I've been working on screen space reflections, and I am struggling with "false" reflections with concave shapes, or shapes that are "floating" off the reflective surface. For example, let's say I have a a reflective floor and an object O floating above it. Some reflective rays will shoot under O and not intersect it. However, they will eventually be occluded by O, which makes them "cross" the depth buffer, so it registers a false intersection. I am having a hard time handling this case robustly. I tried taking the distance between the ray sample point and the depth buffer value, and if it is too large, then don't register it as an intersection. This works only part of the time, and I sometimes get noisy rendering artifacts as the test passes for some pixels but not neighboring pixels that are near the threshold distance. It almost seems better to live with the false reflection as it is less distracting than the noise. Does anyone have any tips?

Also, what is preferred: ray marching in view space and projecting the ray sample points to compare with the depth buffer, or just working completely in screen space marching pixel by pixel?
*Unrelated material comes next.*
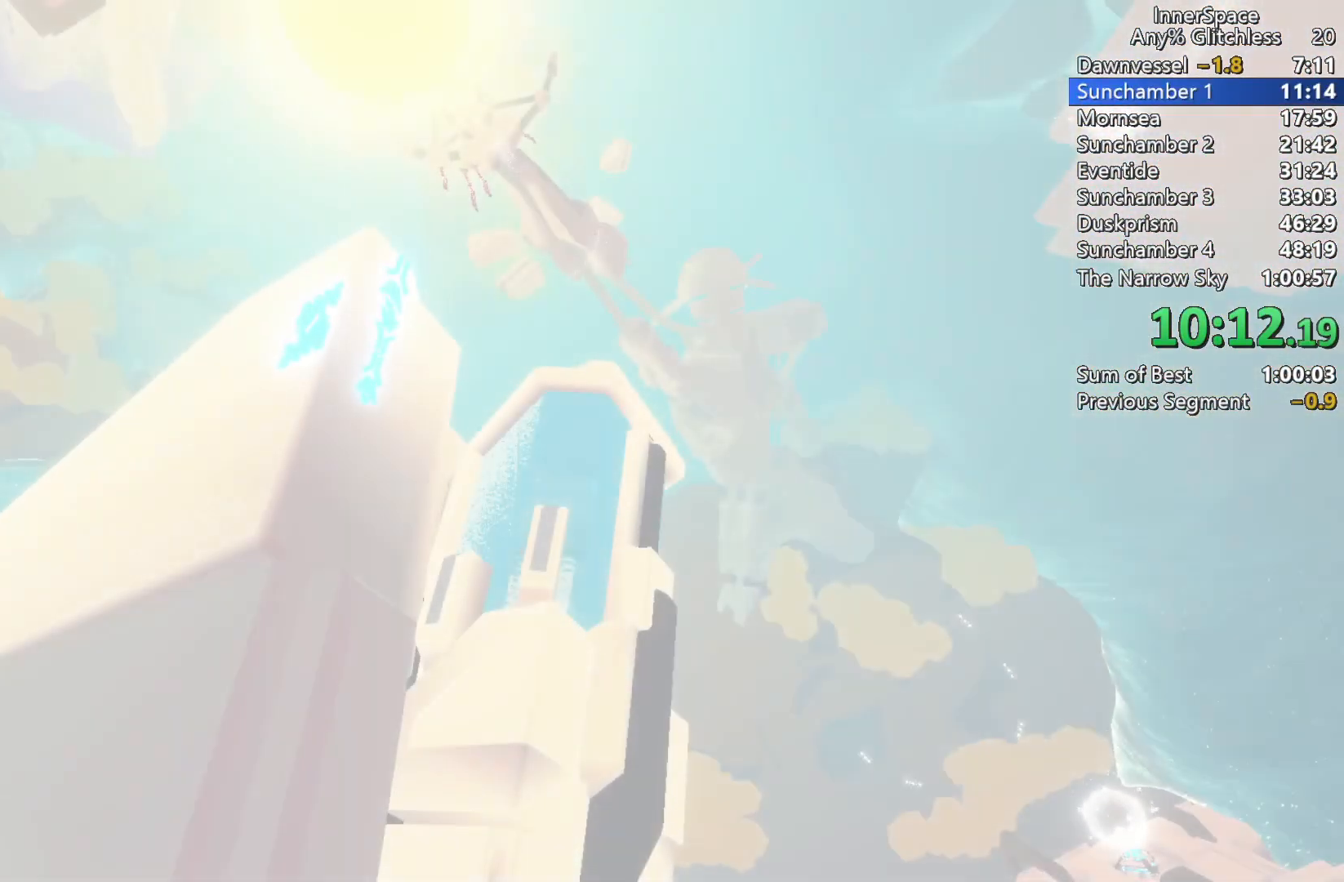
{"buttons": [], "left_stick": "center", "right_stick": "center", "events": []}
I've tried both, and both have aliasing problems. I sort of liked the view space approach because I could easily march along the reflection vector some fixed world space length (like support reflections 50 meters out) using a coarse linear search followed by a refinement bisection search. Also, The problem with marching pixel by pixel in screen space, is that your might have to march across the screen to find the reflected pixel (very expensive).